Linda Blair: Master of Advanced Nursing Practice, 2019. Nurse Practitioner & member of the Australian Medical Assistance Team (AUSMAT). Victoria
As Australians first began contemplating the potential domestic impact of COVID-19, Linda Blair (Master of Advanced Nursing Practice, 2019) was already in Wuhan, contending with the virus on the frontlines.
In early February 2020, the impact of COVID-19 was yet to dominate our everyday lives in Australia. But for Linda Blair, this was the beginning of a turbulent journey dealing with the fallout of a global pandemic across China and Australia. As a member of the Australian Medical Assistance Team (AUSMAT), she was deployed to Wuhan for the repatriation of Australians to Darwin. As a Nurse Practitioner, Linda was forced to put aside the growing fears of a society that watched what was happening globally and travel directly to the frontline to assist with the evacuation effort.
A far cry from China, Linda’s experience in nursing is focused in rural Australia. She is currently based in a small rural health service in Heathcote in Central Victoria, her role works across the facility “supporting and building capability and capacity of the small rural health service in collaboration with General Practitioners to improve the health outcomes of individuals and families, ” interspersed with casual Nurse Practitioner emergency work in the small seaside town of Apollo Bay. With the outbreak of the pandemic, Linda’s role was extended to be the clinical lead of the project team: Nurse Practitioner COVID-19 Model of Care (NPCMoC). Her NPCMoC role works across the facility to assist with COVID-19 related and non-COVID-19 related health concerns for emergency, inpatient, outpatients and residential aged care individuals during the COVID-19 phases. The role has included COVID-19 blitz clinics, testing clinics, emergency respiratory presentations as well as residential aged care in-reach and palliative care. In addition, it supports staff through education and training in COVID-19 related matters.
Linda has seen the international influence of a global pandemic but is particularly sensitive to the potential outbreak in rural communities. She recalls the initial lack of Personal Protective Equipment, which inevitably stirred feelings of frustration and helplessness. “You just don’t know if the next patient will be positive for COVID-19,” she remarks, and things that were once normal processes are now transformed into “challenging and lengthy” procedures. Linda highlights that this is only exacerbated by the limited resources of a small rural health service in contrast to metropolitan facilities, which means you rely heavily on clinical skills. “There is always the thought of the last COVID-19 swab taken,” she reflects, “will all those involved be safe?”
Despite these concerns, Linda is the first to affirm her love for rural health. Rural nursing is unique, and Linda deeply values the professional relationships that are able to thrive within smaller communities. She is aware of the many gaps within rural health but is drawn to the challenge. “This is where I feel as a Nurse Practitioner, that I can make a difference in the health of those who live and work in rural and isolated areas.” While some may assume that nursing in a regional community is limited, Linda says “it surprises me how far my nursing career has taken me and the vast amount of knowledge and skills I have gained that make me the practitioner I am today.”

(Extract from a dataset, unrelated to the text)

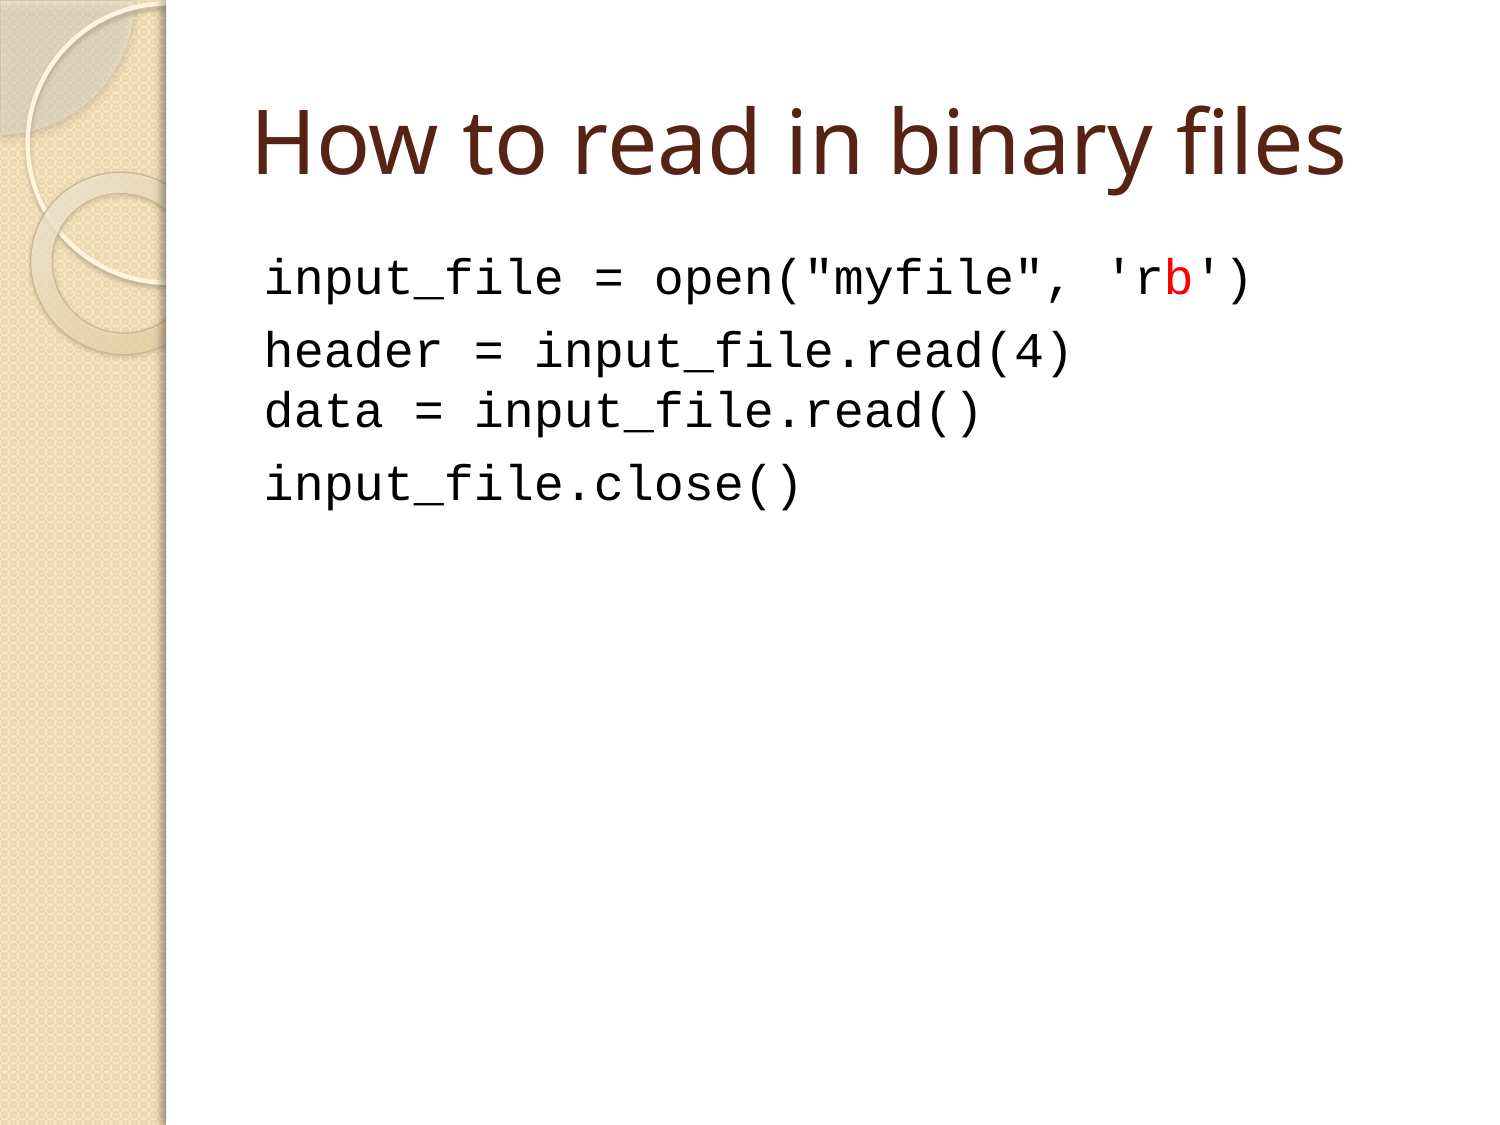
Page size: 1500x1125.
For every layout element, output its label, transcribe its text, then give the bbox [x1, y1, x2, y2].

title How to read in binary files [235, 45, 1466, 233]
list input_file = open("myfile", 'rb') header = input_file.read(4) data = input_file.read() input_file.close() [235, 237, 1466, 1025]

Linda completed her Master’s in Advanced Nursing Practice in 2019 from the University of Melbourne, after being drawn to the excellent reputation and flexibility within the course for online and face-to-face learning, a factor she appreciates makes study accessible for rural and regional students. Linda advises current students to enjoy their course and make use of all the opportunities offered. “Your study and qualifications will open up doors that were previously not open or even existing.”
While Linda’s experience on the frontline has sometimes been wrought with upheaval, she looks forward optimistically. She acknowledges the progress that has rapidly occurred in telehealth for nurse practitioners and is interested to see this further develop and progress into the future beyond COVID-19. Nonetheless, Linda is not one to take face-to-face engagement for granted, and she looks forward to giving her headset and earphones a break and connecting in person!
Ultimately, despite the challenges of a global crisis, Linda is “hopeful that the role of Nurse Practitioner will grow much faster in Australia than it has in the past, and that Australians will see the great value of Nurse Practitioners within the health workforce.”